Ayat-ayat ini menunjukkan perbuatan melihat (nazhar) hukum asalnya boleh, kecuali jika ada dalil yang mengharamkan melihat sesuatu, misal melihat aurat. Perbuatan melihat ini disebut perbuatan jibiliyyah, yakni perbuatan yang secara fitrah dilakukan manusia sejak penciptaannya, seperti berdiri, berjalan, tidur, makan, minum, melihat, dan mendengar. (Al-Amidi, Al-Ihkam fi Ushul Al-Ahkam, I/173; Syuwaiki, Al-Khalash wa Ikhtilaf an-Nas, hlm. 260).
Adapun syarat infishal, didasarkan pada sejumlah dalil. Di antaranya : Pertama, Nabi SAW telah menetapkan ketika shalat shaf laki-laki di depan sedang shaf perempuan di belakang. (HR Bukhari dari Anas). Kedua, pada masa Nabi SAW jika selesai shalat, jamaah perempuan keluar dari masjid lebih dulu, setelah itu jamaah laki-laki. (HR Bukhari dari Ummu Salamah). Ketiga, Nabi SAW memberi pengajaran kepada laki-laki dan perempuan pada hari yang berbeda. (HR Bukhari dari Abu Said Al-Khudri).
Dalil-dalil ini menunjukkan laki-laki dan perempuan pada asalnya wajib terpisah. Kecuali pada kondisi-kondisi tertentu yang dibolehkan oleh syara’, misalnya beribadah haji, berjual-beli, ijarah (sewa menyewa), belajar, berobat, merawat orang sakit, menjalankan bisnis pertanian, industri, dan yang semisalnya. (An-Nabhani, An-Nizham Al-Ijtima’i fi al-Islam, hal. 37; An-Nabhani, Muqaddimah Ad-Dustur, hlm. 321; Abu Nashr Al-Imam, Al-Ikhtilath Ashl Al-Syarr, hlm. 39).
Maka, kelompok penonton laki-laki dan perempuan di bioskop wajib terpisah, sebab keterpisahan ini merupakan prinsip asal dalam pengaturan interaksi antara laki-laki dan perempuan.
Menonton itu memang hal yang mubah, namun akan menjadi haram apabila tontonan itu menjurus kepada kemaksiatan dan ditambah dengan perilaku manusia yang ada di dalamnya. Bioskop seringkali dijadikan tempat maksiat, disadari atau tidak itulah kenyataanya. Bukankah kita tahu pada saat pemutaran film semua lampu dimatikan. Dengan dimatikannya lampu maka mulailah para penggiat kemaksiatan melakukan aksinya. Tidak di pungkiri inilah yang kemudian menjadi pertimbangan dari larangan menonton bioskop. Bahkan banyaknya bioskop yang gulung tikar pada masa konflik Aceh. Jika kemudian bioskop ini dijadikan tempat yang membuat para pemuda semakin sadar akan kekuasaan Allah, maka akan berbeda fungsinya menambah ketaatan kepada Allah.

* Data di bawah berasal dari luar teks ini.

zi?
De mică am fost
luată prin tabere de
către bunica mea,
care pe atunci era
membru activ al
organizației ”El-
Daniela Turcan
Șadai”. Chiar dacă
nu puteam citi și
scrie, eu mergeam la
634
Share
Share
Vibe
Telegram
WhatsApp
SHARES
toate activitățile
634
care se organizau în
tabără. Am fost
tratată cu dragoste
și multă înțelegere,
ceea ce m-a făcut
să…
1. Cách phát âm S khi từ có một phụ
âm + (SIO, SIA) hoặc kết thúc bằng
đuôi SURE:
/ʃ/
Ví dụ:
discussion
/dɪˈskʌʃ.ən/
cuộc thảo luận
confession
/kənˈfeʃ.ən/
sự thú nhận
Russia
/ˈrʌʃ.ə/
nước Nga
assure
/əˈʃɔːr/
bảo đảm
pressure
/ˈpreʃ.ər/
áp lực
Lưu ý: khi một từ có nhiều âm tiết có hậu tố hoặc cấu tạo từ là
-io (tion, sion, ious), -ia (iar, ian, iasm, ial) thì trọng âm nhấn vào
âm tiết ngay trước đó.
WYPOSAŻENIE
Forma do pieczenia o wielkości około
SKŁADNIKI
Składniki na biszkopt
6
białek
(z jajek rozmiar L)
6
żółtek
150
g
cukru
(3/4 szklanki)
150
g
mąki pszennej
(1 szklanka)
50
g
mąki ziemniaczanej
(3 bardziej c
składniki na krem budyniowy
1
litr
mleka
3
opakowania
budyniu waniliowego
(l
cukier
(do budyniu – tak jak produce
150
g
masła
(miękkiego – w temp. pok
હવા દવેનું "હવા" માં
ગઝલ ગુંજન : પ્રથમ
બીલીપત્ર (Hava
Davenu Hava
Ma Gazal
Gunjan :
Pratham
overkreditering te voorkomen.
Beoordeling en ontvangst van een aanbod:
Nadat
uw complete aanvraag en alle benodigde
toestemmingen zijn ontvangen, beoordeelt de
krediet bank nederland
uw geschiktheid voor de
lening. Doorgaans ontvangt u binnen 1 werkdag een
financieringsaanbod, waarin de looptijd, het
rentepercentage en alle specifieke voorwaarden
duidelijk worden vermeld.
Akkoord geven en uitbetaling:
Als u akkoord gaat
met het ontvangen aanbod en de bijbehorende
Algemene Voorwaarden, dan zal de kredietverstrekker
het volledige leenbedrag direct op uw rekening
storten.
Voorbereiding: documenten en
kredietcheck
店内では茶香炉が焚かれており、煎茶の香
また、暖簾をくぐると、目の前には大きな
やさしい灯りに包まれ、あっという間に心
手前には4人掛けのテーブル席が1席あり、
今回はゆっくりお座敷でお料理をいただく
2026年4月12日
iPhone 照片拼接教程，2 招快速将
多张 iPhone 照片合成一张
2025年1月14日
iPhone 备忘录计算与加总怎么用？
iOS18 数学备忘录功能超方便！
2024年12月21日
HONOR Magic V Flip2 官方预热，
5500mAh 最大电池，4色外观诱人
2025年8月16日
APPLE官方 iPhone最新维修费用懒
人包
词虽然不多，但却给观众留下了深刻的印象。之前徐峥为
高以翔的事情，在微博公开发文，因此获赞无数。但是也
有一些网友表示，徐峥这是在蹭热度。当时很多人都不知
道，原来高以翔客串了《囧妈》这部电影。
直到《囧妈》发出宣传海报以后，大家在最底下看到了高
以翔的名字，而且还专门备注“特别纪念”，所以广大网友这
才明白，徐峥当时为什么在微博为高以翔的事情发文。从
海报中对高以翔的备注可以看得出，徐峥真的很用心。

Seharusnya melihat bagaimana perjuangan para ulama yang mencoba menegakkan syariat Islam di Aceh. Tak perlu membandingkan antara Aceh dan Jeddah. Arab itu hanya sebuah negara yang sama seperti Indonesia, mengadopsi sistem kapitalis yang memisahkan agama dengan kehidupan. Yang membuat Arab itu spesial hanyalah karena Mekkah dan Madinah, yaitu dua kota suci dimana sang Rasul tercinta dilahirkan dan kemudian hijrah dan mendirikan negara disana. Atau tempat bermulanya titik dakwah, konon lagi berdekatan dengan rumah Allah (Ka’bah). Sedangkan Arab tidak mengadopsi Islam secara kaffah tapi hanya ritual sama seperti Indonesia. Bukankah Arab yang dulu seperti Aceh sekarang ? bedanya Aceh ingin menerapkan syariat Islam meski belum kaffah, namun usaha menuju kesana semakin mendapat perhatian khusus. Wallahu A’lam. (Red).